## Exercise prompt
Edit the lines below so that every "Skip" becomes "Jump", and leave everything else unchanged.
======== Data section ========
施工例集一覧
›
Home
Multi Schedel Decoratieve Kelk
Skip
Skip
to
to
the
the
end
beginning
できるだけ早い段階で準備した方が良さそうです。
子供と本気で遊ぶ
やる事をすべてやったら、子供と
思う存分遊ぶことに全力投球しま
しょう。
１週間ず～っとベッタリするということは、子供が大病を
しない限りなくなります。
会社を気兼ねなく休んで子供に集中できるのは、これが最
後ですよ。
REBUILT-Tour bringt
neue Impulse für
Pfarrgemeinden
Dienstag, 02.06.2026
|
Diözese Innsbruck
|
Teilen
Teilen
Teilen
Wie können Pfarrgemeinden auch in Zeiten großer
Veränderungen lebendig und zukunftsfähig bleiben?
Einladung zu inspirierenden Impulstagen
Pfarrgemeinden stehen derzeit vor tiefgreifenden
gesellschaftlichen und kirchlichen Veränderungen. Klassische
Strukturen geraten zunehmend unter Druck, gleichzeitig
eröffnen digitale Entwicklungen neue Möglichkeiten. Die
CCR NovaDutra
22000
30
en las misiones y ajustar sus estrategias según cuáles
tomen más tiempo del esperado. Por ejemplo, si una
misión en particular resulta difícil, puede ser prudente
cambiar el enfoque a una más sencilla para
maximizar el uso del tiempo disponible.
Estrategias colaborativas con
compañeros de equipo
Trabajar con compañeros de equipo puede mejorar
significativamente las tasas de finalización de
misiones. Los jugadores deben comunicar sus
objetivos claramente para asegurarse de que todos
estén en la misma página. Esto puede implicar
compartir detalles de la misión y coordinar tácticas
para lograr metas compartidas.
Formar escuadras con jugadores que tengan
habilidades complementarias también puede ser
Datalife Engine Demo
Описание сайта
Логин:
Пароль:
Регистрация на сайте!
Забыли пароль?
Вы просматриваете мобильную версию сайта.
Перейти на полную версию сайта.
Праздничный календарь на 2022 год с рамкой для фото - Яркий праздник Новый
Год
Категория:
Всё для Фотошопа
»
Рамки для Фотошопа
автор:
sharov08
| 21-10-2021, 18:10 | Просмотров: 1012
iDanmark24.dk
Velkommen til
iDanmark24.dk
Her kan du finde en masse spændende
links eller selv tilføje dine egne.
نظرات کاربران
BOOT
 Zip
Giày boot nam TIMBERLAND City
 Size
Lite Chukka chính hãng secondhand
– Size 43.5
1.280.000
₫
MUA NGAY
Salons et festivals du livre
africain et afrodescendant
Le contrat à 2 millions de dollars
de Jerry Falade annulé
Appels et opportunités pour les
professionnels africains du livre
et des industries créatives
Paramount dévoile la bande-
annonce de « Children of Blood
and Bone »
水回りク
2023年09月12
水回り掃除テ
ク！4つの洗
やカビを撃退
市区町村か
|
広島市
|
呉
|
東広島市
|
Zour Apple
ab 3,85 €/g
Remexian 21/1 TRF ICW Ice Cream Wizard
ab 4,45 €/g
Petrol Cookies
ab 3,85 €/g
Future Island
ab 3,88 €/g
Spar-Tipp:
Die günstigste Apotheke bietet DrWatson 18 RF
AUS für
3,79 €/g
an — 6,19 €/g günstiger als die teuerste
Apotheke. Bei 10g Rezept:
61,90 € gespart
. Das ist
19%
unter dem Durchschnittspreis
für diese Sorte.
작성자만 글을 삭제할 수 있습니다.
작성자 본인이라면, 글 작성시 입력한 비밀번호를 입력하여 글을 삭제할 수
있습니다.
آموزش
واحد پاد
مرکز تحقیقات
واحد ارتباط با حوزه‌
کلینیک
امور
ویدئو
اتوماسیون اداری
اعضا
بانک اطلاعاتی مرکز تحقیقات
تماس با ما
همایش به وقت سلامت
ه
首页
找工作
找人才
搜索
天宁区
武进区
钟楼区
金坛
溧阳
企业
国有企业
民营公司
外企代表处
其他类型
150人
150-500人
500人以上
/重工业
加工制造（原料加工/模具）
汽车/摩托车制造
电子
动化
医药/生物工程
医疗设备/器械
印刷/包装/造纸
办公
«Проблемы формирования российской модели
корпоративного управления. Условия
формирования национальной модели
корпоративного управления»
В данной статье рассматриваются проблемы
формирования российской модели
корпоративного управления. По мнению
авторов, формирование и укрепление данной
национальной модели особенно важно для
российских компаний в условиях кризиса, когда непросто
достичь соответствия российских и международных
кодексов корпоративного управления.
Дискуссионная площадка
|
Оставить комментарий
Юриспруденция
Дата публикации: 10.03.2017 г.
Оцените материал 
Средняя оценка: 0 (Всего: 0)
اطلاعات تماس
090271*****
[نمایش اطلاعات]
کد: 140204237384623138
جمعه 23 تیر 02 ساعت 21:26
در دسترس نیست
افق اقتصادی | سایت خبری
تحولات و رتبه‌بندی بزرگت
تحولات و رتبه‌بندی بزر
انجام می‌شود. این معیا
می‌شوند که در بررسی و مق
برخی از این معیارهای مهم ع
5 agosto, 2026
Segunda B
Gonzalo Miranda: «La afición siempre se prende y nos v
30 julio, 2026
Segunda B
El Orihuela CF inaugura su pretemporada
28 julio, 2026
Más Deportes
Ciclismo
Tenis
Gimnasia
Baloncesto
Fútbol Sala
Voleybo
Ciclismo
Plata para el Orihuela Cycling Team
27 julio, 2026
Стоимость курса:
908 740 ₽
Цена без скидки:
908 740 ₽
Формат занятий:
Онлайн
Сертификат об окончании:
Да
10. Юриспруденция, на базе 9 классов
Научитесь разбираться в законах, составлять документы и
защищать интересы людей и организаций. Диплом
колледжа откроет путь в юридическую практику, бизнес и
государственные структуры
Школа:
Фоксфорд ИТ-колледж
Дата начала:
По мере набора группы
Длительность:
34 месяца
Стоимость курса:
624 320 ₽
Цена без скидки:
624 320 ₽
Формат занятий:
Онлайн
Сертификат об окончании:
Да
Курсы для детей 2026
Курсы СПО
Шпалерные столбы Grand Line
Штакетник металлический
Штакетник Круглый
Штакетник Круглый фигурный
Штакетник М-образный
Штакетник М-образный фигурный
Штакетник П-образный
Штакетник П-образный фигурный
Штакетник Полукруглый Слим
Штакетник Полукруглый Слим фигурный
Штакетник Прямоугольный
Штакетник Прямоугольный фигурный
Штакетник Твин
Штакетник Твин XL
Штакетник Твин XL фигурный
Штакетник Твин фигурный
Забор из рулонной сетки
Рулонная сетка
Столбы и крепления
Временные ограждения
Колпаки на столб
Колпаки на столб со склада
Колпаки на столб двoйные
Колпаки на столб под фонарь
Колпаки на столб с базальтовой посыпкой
========
## Answer to this exercise
施工例集一覧
›
Home
Multi Schedel Decoratieve Kelk
Jump
Jump
to
to
the
the
end
beginning
できるだけ早い段階で準備した方が良さそうです。
子供と本気で遊ぶ
やる事をすべてやったら、子供と
思う存分遊ぶことに全力投球しま
しょう。
１週間ず～っとベッタリするということは、子供が大病を
しない限りなくなります。
会社を気兼ねなく休んで子供に集中できるのは、これが最
後ですよ。
REBUILT-Tour bringt
neue Impulse für
Pfarrgemeinden
Dienstag, 02.06.2026
|
Diözese Innsbruck
|
Teilen
Teilen
Teilen
Wie können Pfarrgemeinden auch in Zeiten großer
Veränderungen lebendig und zukunftsfähig bleiben?
Einladung zu inspirierenden Impulstagen
Pfarrgemeinden stehen derzeit vor tiefgreifenden
gesellschaftlichen und kirchlichen Veränderungen. Klassische
Strukturen geraten zunehmend unter Druck, gleichzeitig
eröffnen digitale Entwicklungen neue Möglichkeiten. Die
CCR NovaDutra
22000
30
en las misiones y ajustar sus estrategias según cuáles
tomen más tiempo del esperado. Por ejemplo, si una
misión en particular resulta difícil, puede ser prudente
cambiar el enfoque a una más sencilla para
maximizar el uso del tiempo disponible.
Estrategias colaborativas con
compañeros de equipo
Trabajar con compañeros de equipo puede mejorar
significativamente las tasas de finalización de
misiones. Los jugadores deben comunicar sus
objetivos claramente para asegurarse de que todos
estén en la misma página. Esto puede implicar
compartir detalles de la misión y coordinar tácticas
para lograr metas compartidas.
Formar escuadras con jugadores que tengan
habilidades complementarias también puede ser
Datalife Engine Demo
Описание сайта
Логин:
Пароль:
Регистрация на сайте!
Забыли пароль?
Вы просматриваете мобильную версию сайта.
Перейти на полную версию сайта.
Праздничный календарь на 2022 год с рамкой для фото - Яркий праздник Новый
Год
Категория:
Всё для Фотошопа
»
Рамки для Фотошопа
автор:
sharov08
| 21-10-2021, 18:10 | Просмотров: 1012
iDanmark24.dk
Velkommen til
iDanmark24.dk
Her kan du finde en masse spændende
links eller selv tilføje dine egne.
نظرات کاربران
BOOT
 Zip
Giày boot nam TIMBERLAND City
 Size
Lite Chukka chính hãng secondhand
– Size 43.5
1.280.000
₫
MUA NGAY
Salons et festivals du livre
africain et afrodescendant
Le contrat à 2 millions de dollars
de Jerry Falade annulé
Appels et opportunités pour les
professionnels africains du livre
et des industries créatives
Paramount dévoile la bande-
annonce de « Children of Blood
and Bone »
水回りク
2023年09月12
水回り掃除テ
ク！4つの洗
やカビを撃退
市区町村か
|
広島市
|
呉
|
東広島市
|
Zour Apple
ab 3,85 €/g
Remexian 21/1 TRF ICW Ice Cream Wizard
ab 4,45 €/g
Petrol Cookies
ab 3,85 €/g
Future Island
ab 3,88 €/g
Spar-Tipp:
Die günstigste Apotheke bietet DrWatson 18 RF
AUS für
3,79 €/g
an — 6,19 €/g günstiger als die teuerste
Apotheke. Bei 10g Rezept:
61,90 € gespart
. Das ist
19%
unter dem Durchschnittspreis
für diese Sorte.
작성자만 글을 삭제할 수 있습니다.
작성자 본인이라면, 글 작성시 입력한 비밀번호를 입력하여 글을 삭제할 수
있습니다.
آموزش
واحد پاد
مرکز تحقیقات
واحد ارتباط با حوزه‌
کلینیک
امور
ویدئو
اتوماسیون اداری
اعضا
بانک اطلاعاتی مرکز تحقیقات
تماس با ما
همایش به وقت سلامت
ه
首页
找工作
找人才
搜索
天宁区
武进区
钟楼区
金坛
溧阳
企业
国有企业
民营公司
外企代表处
其他类型
150人
150-500人
500人以上
/重工业
加工制造（原料加工/模具）
汽车/摩托车制造
电子
动化
医药/生物工程
医疗设备/器械
印刷/包装/造纸
办公
«Проблемы формирования российской модели
корпоративного управления. Условия
формирования национальной модели
корпоративного управления»
В данной статье рассматриваются проблемы
формирования российской модели
корпоративного управления. По мнению
авторов, формирование и укрепление данной
национальной модели особенно важно для
российских компаний в условиях кризиса, когда непросто
достичь соответствия российских и международных
кодексов корпоративного управления.
Дискуссионная площадка
|
Оставить комментарий
Юриспруденция
Дата публикации: 10.03.2017 г.
Оцените материал 
Средняя оценка: 0 (Всего: 0)
اطلاعات تماس
090271*****
[نمایش اطلاعات]
کد: 140204237384623138
جمعه 23 تیر 02 ساعت 21:26
در دسترس نیست
افق اقتصادی | سایت خبری
تحولات و رتبه‌بندی بزرگت
تحولات و رتبه‌بندی بزر
انجام می‌شود. این معیا
می‌شوند که در بررسی و مق
برخی از این معیارهای مهم ع
5 agosto, 2026
Segunda B
Gonzalo Miranda: «La afición siempre se prende y nos v
30 julio, 2026
Segunda B
El Orihuela CF inaugura su pretemporada
28 julio, 2026
Más Deportes
Ciclismo
Tenis
Gimnasia
Baloncesto
Fútbol Sala
Voleybo
Ciclismo
Plata para el Orihuela Cycling Team
27 julio, 2026
Стоимость курса:
908 740 ₽
Цена без скидки:
908 740 ₽
Формат занятий:
Онлайн
Сертификат об окончании:
Да
10. Юриспруденция, на базе 9 классов
Научитесь разбираться в законах, составлять документы и
защищать интересы людей и организаций. Диплом
колледжа откроет путь в юридическую практику, бизнес и
государственные структуры
Школа:
Фоксфорд ИТ-колледж
Дата начала:
По мере набора группы
Длительность:
34 месяца
Стоимость курса:
624 320 ₽
Цена без скидки:
624 320 ₽
Формат занятий:
Онлайн
Сертификат об окончании:
Да
Курсы для детей 2026
Курсы СПО
Шпалерные столбы Grand Line
Штакетник металлический
Штакетник Круглый
Штакетник Круглый фигурный
Штакетник М-образный
Штакетник М-образный фигурный
Штакетник П-образный
Штакетник П-образный фигурный
Штакетник Полукруглый Слим
Штакетник Полукруглый Слим фигурный
Штакетник Прямоугольный
Штакетник Прямоугольный фигурный
Штакетник Твин
Штакетник Твин XL
Штакетник Твин XL фигурный
Штакетник Твин фигурный
Забор из рулонной сетки
Рулонная сетка
Столбы и крепления
Временные ограждения
Колпаки на столб
Колпаки на столб со склада
Колпаки на столб двoйные
Колпаки на столб под фонарь
Колпаки на столб с базальтовой посыпкой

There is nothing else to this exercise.